[Data for the task]
--- START ---

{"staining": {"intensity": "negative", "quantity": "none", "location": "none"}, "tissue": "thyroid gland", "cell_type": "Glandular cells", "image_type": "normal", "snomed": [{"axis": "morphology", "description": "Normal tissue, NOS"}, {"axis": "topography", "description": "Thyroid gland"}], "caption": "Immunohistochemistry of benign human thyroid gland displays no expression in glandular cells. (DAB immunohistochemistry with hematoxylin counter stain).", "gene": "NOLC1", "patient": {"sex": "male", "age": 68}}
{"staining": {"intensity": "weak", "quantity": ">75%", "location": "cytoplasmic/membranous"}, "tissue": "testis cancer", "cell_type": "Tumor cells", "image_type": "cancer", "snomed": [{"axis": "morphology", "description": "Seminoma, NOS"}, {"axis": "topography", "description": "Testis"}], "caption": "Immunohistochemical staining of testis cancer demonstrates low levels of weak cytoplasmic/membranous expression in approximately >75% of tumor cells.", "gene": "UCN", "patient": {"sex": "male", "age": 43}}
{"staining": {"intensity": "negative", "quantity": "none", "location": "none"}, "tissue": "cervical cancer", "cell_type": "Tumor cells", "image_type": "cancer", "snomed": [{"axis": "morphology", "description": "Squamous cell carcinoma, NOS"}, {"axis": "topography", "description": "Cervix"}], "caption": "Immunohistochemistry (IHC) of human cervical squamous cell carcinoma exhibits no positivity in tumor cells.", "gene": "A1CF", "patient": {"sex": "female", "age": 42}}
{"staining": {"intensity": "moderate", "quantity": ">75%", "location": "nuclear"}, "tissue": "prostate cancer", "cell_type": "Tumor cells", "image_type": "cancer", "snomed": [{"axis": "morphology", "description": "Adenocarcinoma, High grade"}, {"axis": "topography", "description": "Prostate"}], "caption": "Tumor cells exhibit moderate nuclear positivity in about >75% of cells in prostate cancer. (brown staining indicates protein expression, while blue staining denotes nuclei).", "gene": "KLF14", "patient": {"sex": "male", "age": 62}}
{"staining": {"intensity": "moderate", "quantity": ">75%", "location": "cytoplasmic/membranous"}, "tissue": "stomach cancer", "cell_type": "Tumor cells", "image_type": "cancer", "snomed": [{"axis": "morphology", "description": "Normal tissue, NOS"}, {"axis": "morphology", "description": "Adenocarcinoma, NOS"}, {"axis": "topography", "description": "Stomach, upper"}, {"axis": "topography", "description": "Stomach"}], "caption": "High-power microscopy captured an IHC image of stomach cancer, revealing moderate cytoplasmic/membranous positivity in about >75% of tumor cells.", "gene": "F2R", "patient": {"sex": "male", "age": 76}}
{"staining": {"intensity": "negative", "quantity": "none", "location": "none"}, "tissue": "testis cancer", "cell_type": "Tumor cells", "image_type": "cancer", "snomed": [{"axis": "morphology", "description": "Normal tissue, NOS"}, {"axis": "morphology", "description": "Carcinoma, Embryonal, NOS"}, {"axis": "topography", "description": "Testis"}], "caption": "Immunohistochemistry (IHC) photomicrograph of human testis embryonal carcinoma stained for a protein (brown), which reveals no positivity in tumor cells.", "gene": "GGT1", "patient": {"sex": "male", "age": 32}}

--- END ---

[About this task] The full set of records above must be retyped exactly.

[Answer space]
{"staining": {"intensity": "negative", "quantity": "none", "location": "none"}, "tissue": "thyroid gland", "cell_type": "Glandular cells", "image_type": "normal", "snomed": [{"axis": "morphology", "description": "Normal tissue, NOS"}, {"axis": "topography", "description": "Thyroid gland"}], "caption": "Immunohistochemistry of benign human thyroid gland displays no expression in glandular cells. (DAB immunohistochemistry with hematoxylin counter stain).", "gene": "NOLC1", "patient": {"sex": "male", "age": 68}}
{"staining": {"intensity": "weak", "quantity": ">75%", "location": "cytoplasmic/membranous"}, "tissue": "testis cancer", "cell_type": "Tumor cells", "image_type": "cancer", "snomed": [{"axis": "morphology", "description": "Seminoma, NOS"}, {"axis": "topography", "description": "Testis"}], "caption": "Immunohistochemical staining of testis cancer demonstrates low levels of weak cytoplasmic/membranous expression in approximately >75% of tumor cells.", "gene": "UCN", "patient": {"sex": "male", "age": 43}}
{"staining": {"intensity": "negative", "quantity": "none", "location": "none"}, "tissue": "cervical cancer", "cell_type": "Tumor cells", "image_type": "cancer", "snomed": [{"axis": "morphology", "description": "Squamous cell carcinoma, NOS"}, {"axis": "topography", "description": "Cervix"}], "caption": "Immunohistochemistry (IHC) of human cervical squamous cell carcinoma exhibits no positivity in tumor cells.", "gene": "A1CF", "patient": {"sex": "female", "age": 42}}
{"staining": {"intensity": "moderate", "quantity": ">75%", "location": "nuclear"}, "tissue": "prostate cancer", "cell_type": "Tumor cells", "image_type": "cancer", "snomed": [{"axis": "morphology", "description": "Adenocarcinoma, High grade"}, {"axis": "topography", "description": "Prostate"}], "caption": "Tumor cells exhibit moderate nuclear positivity in about >75% of cells in prostate cancer. (brown staining indicates protein expression, while blue staining denotes nuclei).", "gene": "KLF14", "patient": {"sex": "male", "age": 62}}
{"staining": {"intensity": "moderate", "quantity": ">75%", "location": "cytoplasmic/membranous"}, "tissue": "stomach cancer", "cell_type": "Tumor cells", "image_type": "cancer", "snomed": [{"axis": "morphology", "description": "Normal tissue, NOS"}, {"axis": "morphology", "description": "Adenocarcinoma, NOS"}, {"axis": "topography", "description": "Stomach, upper"}, {"axis": "topography", "description": "Stomach"}], "caption": "High-power microscopy captured an IHC image of stomach cancer, revealing moderate cytoplasmic/membranous positivity in about >75% of tumor cells.", "gene": "F2R", "patient": {"sex": "male", "age": 76}}
{"staining": {"intensity": "negative", "quantity": "none", "location": "none"}, "tissue": "testis cancer", "cell_type": "Tumor cells", "image_type": "cancer", "snomed": [{"axis": "morphology", "description": "Normal tissue, NOS"}, {"axis": "morphology", "description": "Carcinoma, Embryonal, NOS"}, {"axis": "topography", "description": "Testis"}], "caption": "Immunohistochemistry (IHC) photomicrograph of human testis embryonal carcinoma stained for a protein (brown), which reveals no positivity in tumor cells.", "gene": "GGT1", "patient": {"sex": "male", "age": 32}}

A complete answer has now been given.